New York - Columbia University College of Physicians and Surgeons
Howard J. Worman, M.D
Treatment of Cardiomyopathy in Emery-Dreifuss Muscular Dystrophy
$103,631.00 7/1/2010 6/30/2011 Year 1
$103,631.00 7/1/2011 6/30/2012 Year 2
$103,631.00 7/1/2012 6/30/2013 Year 3
Summary: The life-threatening complication of Emery-Dreifuss muscular dystrophy is a disorder of the heart muscle known as cardiomyopathy. When this is advanced, the only currently available curative treatment is heart transplantation. We have shown in a mouse model of Emery-Dreifuss muscular dystrophy that treatment with drugs that inhibit enzymes known as MAP kinases prevent the development of cardiomyopathy and improves heart function after deterioration has already begun. Similar drugs have already been given to humans for other indications. We now propose to expand our pre-clinical studies on MAP kinase inhibitors to treat cardiomyopathy in Emery-Dreifuss muscular dystrophy with the ultimate goal of developing treatments for human patients with the disease. In this new project, we will examine novel MAP kinase inhibitors in additional mouse models of Emery-Dreifuss muscular dystrophy.
2. Ji-Yeon Shin Ph.D
LAP1 involvement in the pathology of Emery-Dreifuss muscular
$60,000.00 7/1/2010 6/30/2011 Year 1
$60,000.00 7/1/2011 6/30/2012 Year 2
$60,000.00 7/1/2012 6/30/2013 Year 3
Summary:Although diagnosis for Emery-Dreifuss muscular dystrophy (EDMD) has been improved by the discovery of the most common genetic mutations that cause this disease, we still have a poor understanding of how these mutations cause muscular dystrophy.
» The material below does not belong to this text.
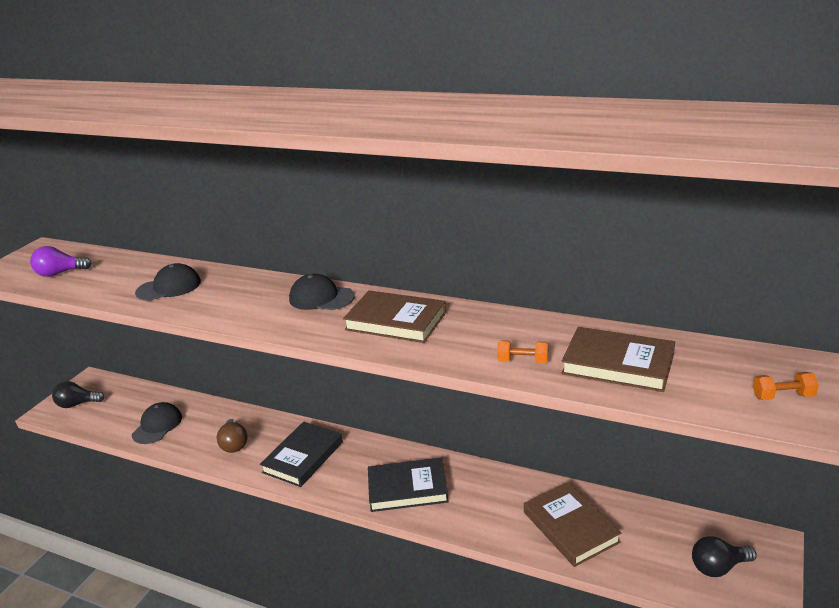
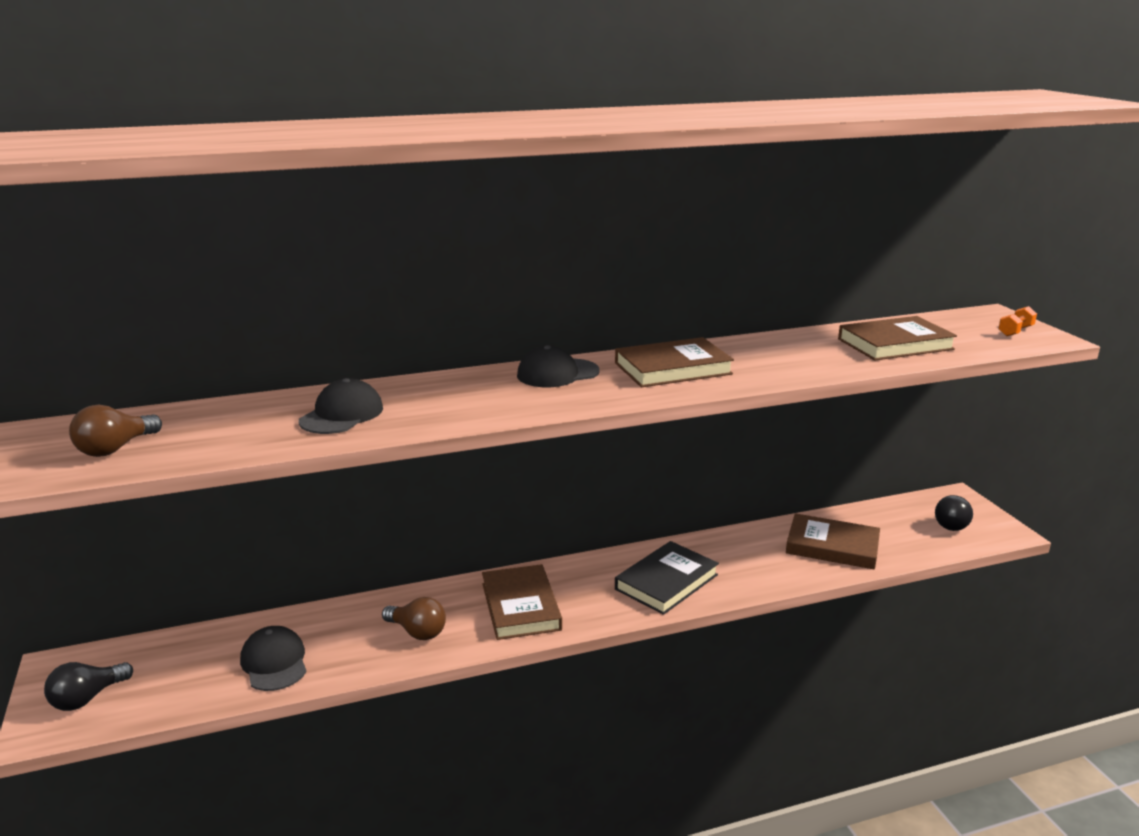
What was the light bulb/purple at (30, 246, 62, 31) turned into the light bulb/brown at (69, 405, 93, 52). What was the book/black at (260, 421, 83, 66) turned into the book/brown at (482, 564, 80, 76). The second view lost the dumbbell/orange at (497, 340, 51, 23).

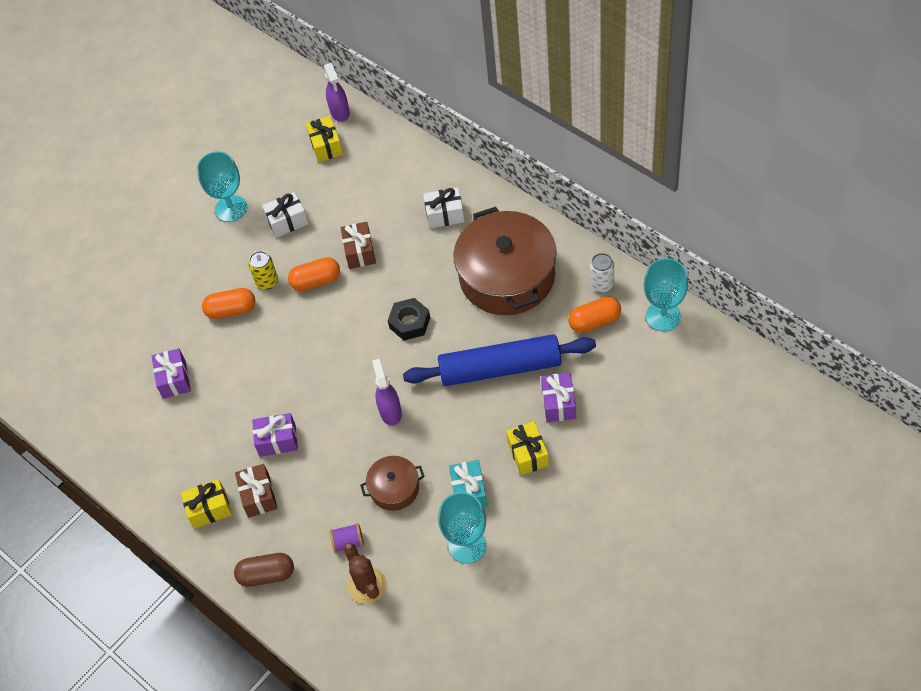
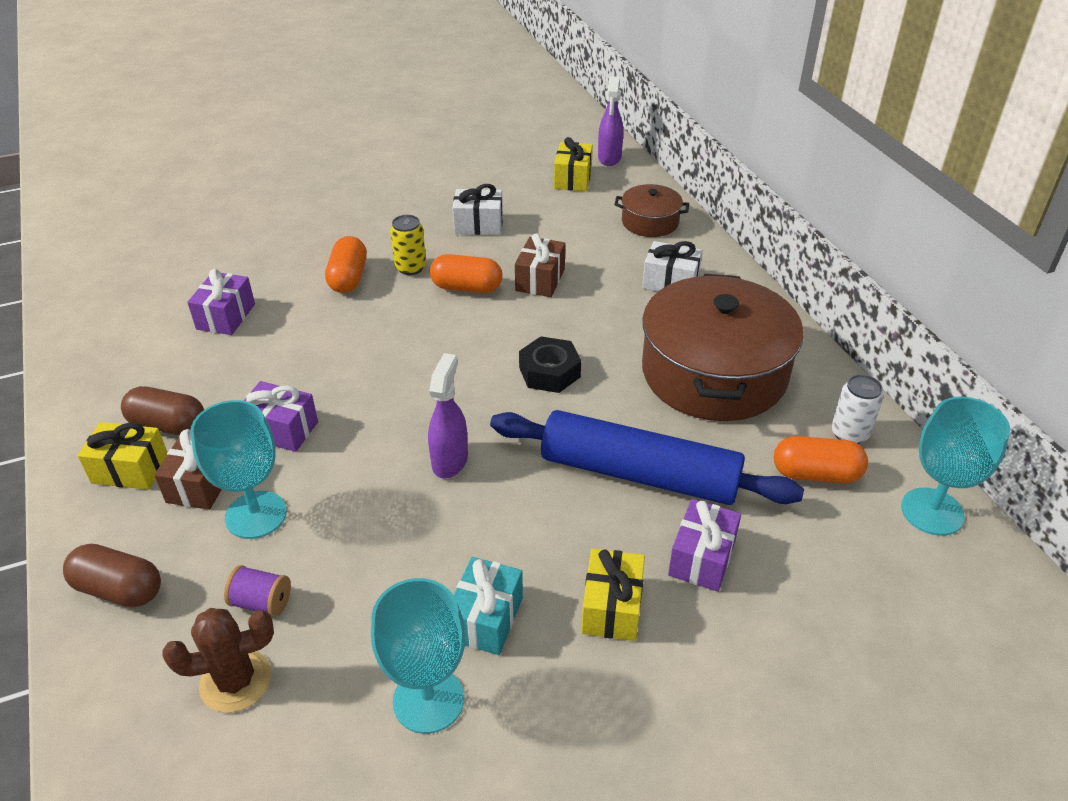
The goblet/turquoise ended up elsewhere, having gone from (197, 151, 50, 71) to (190, 400, 97, 139). The capsule/orange at (202, 288, 53, 31) ended up facing another way, 75 degrees clockwise from before. The cactus/brown at (344, 543, 43, 61) ended up facing another way, 75 degrees clockwise from before. The pot/brown ended up elsewhere, having gone from (360, 456, 65, 55) to (614, 184, 75, 53). The second view gained the capsule/brown at (121, 386, 83, 49).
I have discovered that proteins encoded by the genes mutated in most cases of EDMD interact with another protein with an unknown function. I will study how this protein affects well-defined signaling pathways and muscle cell function in cultured cells and in mice. The research will lead to a better understanding of how specific genetic mutations cause EDMD. This will enable us to identify new processes, such as cell signaling pathways, that could be targets for the development of novel drugs to treat EDMD.